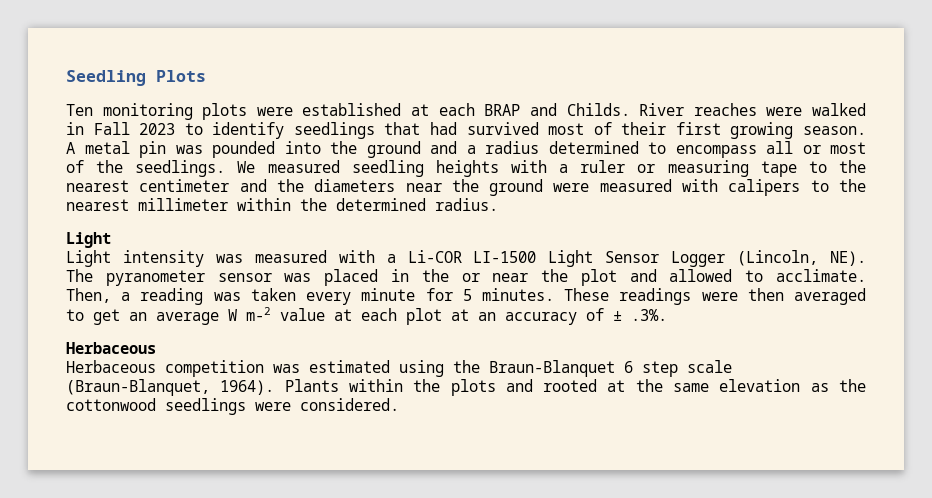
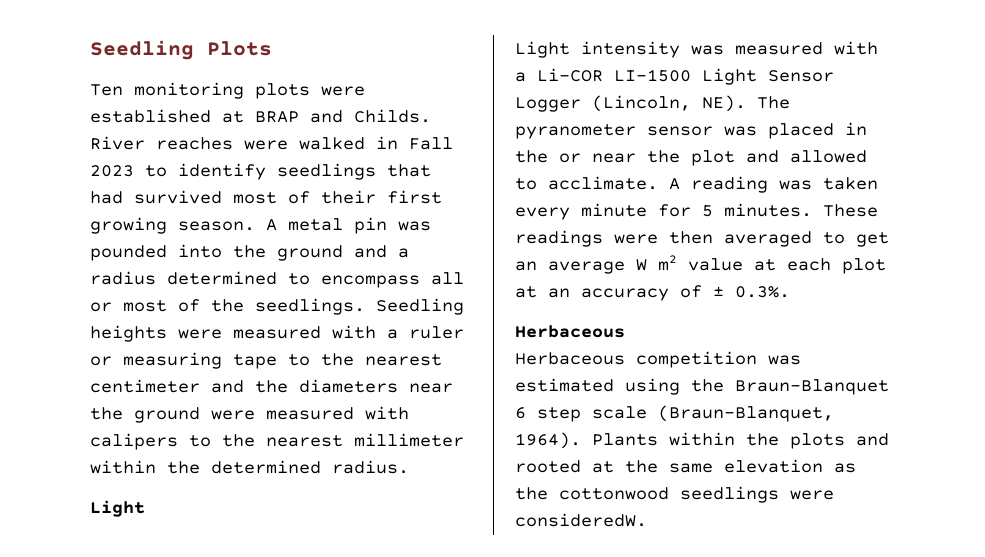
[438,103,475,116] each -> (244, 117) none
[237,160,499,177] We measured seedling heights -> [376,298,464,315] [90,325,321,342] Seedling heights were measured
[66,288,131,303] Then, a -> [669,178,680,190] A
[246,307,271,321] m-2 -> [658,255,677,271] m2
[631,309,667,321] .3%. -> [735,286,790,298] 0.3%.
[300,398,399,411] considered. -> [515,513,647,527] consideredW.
■ ■ ■ ■ ■
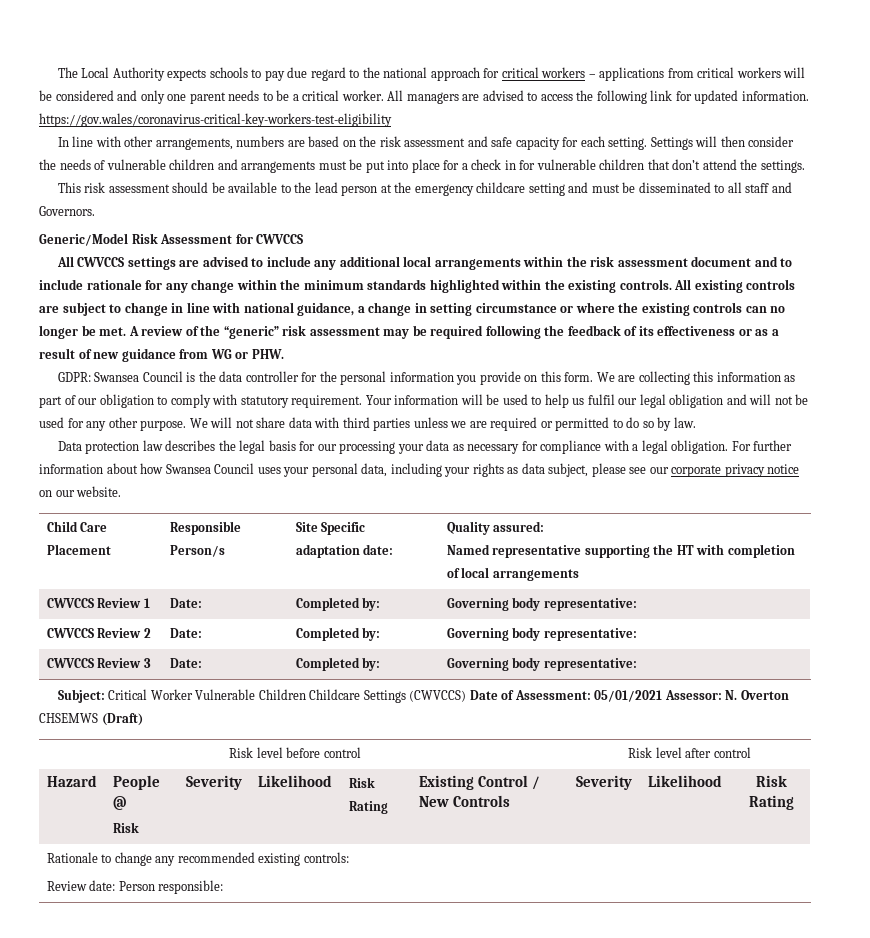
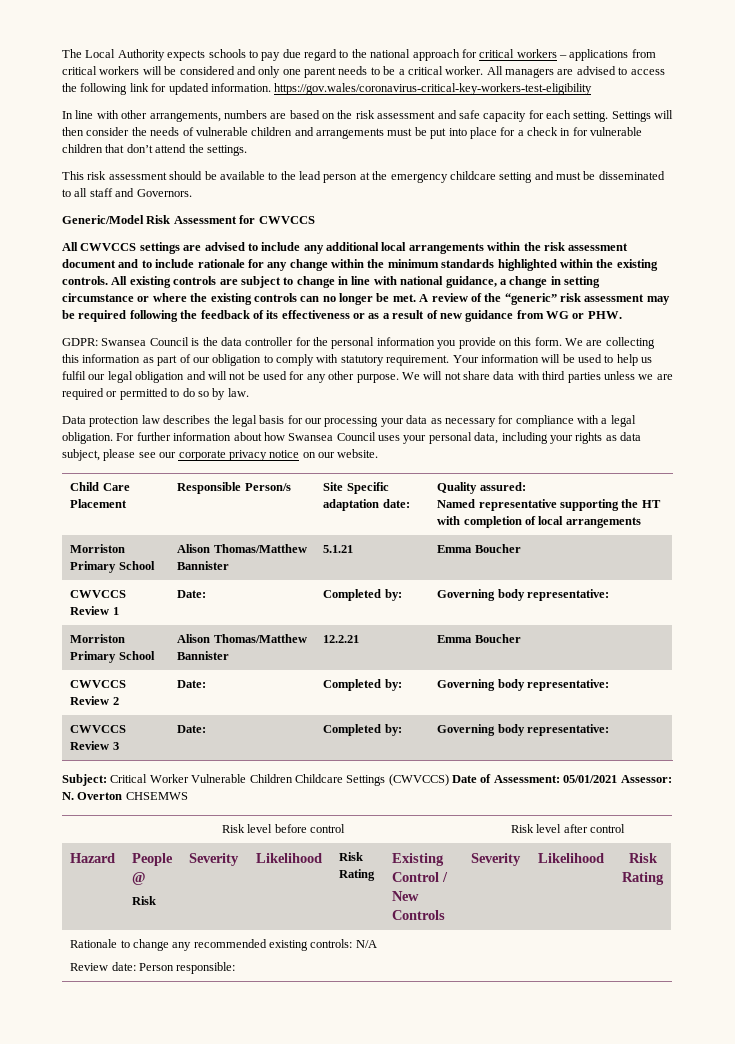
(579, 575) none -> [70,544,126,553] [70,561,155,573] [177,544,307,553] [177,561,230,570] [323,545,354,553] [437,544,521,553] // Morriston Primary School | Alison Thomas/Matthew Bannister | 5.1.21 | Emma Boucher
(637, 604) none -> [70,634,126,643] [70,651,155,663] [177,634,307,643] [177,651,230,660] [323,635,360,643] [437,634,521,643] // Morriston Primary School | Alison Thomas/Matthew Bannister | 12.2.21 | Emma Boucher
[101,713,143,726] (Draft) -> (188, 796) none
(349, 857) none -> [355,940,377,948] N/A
■ ■ ■ ■ ■
§ Task instructions
For the word "Primary", find every line in the data that holds it and copy that line.

§ Exercise output
(579, 575) none -> [70,544,126,553] [70,561,155,573] [177,544,307,553] [177,561,230,570] [323,545,354,553] [437,544,521,553] // Morriston Primary School | Alison Thomas/Matthew Bannister | 5.1.21 | Emma Boucher
(637, 604) none -> [70,634,126,643] [70,651,155,663] [177,634,307,643] [177,651,230,660] [323,635,360,643] [437,634,521,643] // Morriston Primary School | Alison Thomas/Matthew Bannister | 12.2.21 | Emma Boucher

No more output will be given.